10:55am Thursday 5th April 2012
By Christopher Terris Taylor
THIS was a game in which all of the worst aspects of Wolves’ play this season came home to roost.
Panicked attacking, wild offloads, bombed passes and dropped catches, we have seen them all so far this season, but never more so than at The Halliwell Jones Stadium on Friday night.
It has been a credit to Wolves’ superb defence and the quality of their star names that they have managed to accrue as many points as they have in the past few weeks, but make no mistake about it this result has been coming for some time.
Wolves, though not as wasteful as they were against Saints, were hardly at their best when nabbing two points at the DW Stadium two weeks ago and were, in a way, fortunate that Wigan’s own mistakes allowed them to stick their noses in front on the finish line.
But Saints were in no mood to waste such a gift and picked up where they had left off following their remarkable 46-6 defeat of last year’s champions Leeds Rhinos a week earlier.
A lightning start put the visitors three tries ahead after just 15 minutes, and even from that early position it looked as though Wolves were in trouble.
The hosts’ desperation to make something out of nothing, even when there was nothing to be made, meant that far too often their attacks fell short and as a result Saints were never really tested until the second half.
Even then, when it looked as though some continuous pressure on Saints’ line would offer a lifeline, Wolves were unable to make their passes stick and ultimately they can have no complaints with the score, which should have been stacked more heavily in Saints’ favour.
There were, of course, positive aspects to be drawn from the wreckage.
Chris Hill continues to look more and more like an inspired signing, with his performance placing him above a pack that obviously missed the work rate of Ben Westwood.
But more importantly, however, as bad as Wolves played against a rampant Saints side in fine fettle, another try in the second half would have possibly swung the match in Wolves’ favour and that must be promising for a team that knows they have an awful lot more to give.
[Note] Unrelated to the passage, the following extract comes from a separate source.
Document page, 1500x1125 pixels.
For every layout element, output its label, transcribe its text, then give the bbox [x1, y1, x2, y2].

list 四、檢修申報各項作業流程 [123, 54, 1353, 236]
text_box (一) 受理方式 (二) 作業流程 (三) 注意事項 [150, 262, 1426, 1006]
Wolves have three of the current top six percentage kickers in Super League. Gareth O’Brien leads the way after clocking up 88.23 per cent accuracy with 15 successes from 17 attempts while on loan with Widnes, while third-placed Lee Briers has 86.66 per cent with 13 from 15 and Brett Hodgson has 82.35 percent with 14 from 17.
Lee Briers needs three tries to clock up 150 for Warrington.
Ade Gardner has now scored 23 tries in Saints’ last 27 games versus Wolves.
Chris Bridge’s next game will be his 150th for Warrington
March 30, 2012
Warrington Wolves...16 St Helens...28
Brett Hodgson; Chris Riley, Matty Blythe, Ryan Atkins, Joel Monaghan; Lee Briers, Richie Myler; Adrian Morley, Michael Monaghan, Paul Wood, Trent Waterhouse, Simon Grix, Mike Cooper. Subs: Micky Higham, Garreth Carvell, Chris Bridge, Chris Hill.
Paul Wellens; Ade Gardner, Michael Shenton, Josh Jones, Francis Meli; Lance Hohaia, Jonny Lomax; Josh Perry, James Roby, Anthony Laffranchi, Sia Soliola, Chris Flannery, Jon Wilkin. Subs: Louie McCarthy Scarsbrook, Paul Clough, Mark Flanagan, Shaun Magennis.
Gardner try, 3mins, Lomax goal, 0-6; Wellens try, 11mins, Lomax goal, 0-12; Wellens try, 15mins, Lomax goal, 0-18; Meli try, 24mins, 0-22; Hodgson try, 38mins, Hodgson goal, 6-22; Joel Monaghan try, 48mins, 10-22; Soliola try, 68mins, Lomax goal, 10-28; Atkins try, 80mins, Hodgson goal, 16-28.